TASK GOAL
Taking each line of the material in turn, count those with the string "Chaka" and answer with the count alone.

TASK DATA
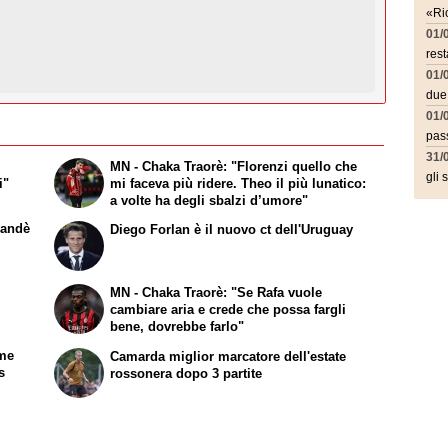
«Ric
01/
rest
01/
due
01/
pass
31/
MN - Chaka Traorè: "Florenzi quello che
gli 
i"
mi faceva più ridere. Theo il più lunatico:
a volte ha degli sbalzi d’umore"
omandè
Diego Forlan è il nuovo ct dell'Uruguay
MN - Chaka Traorè: "Se Rafa vuole
cambiare aria e crede che possa fargli
bene, dovrebbe farlo"
ome
Camarda miglior marcatore dell'estate
s
rossonera dopo 3 partite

ANSWER TO THE PROBLEM
2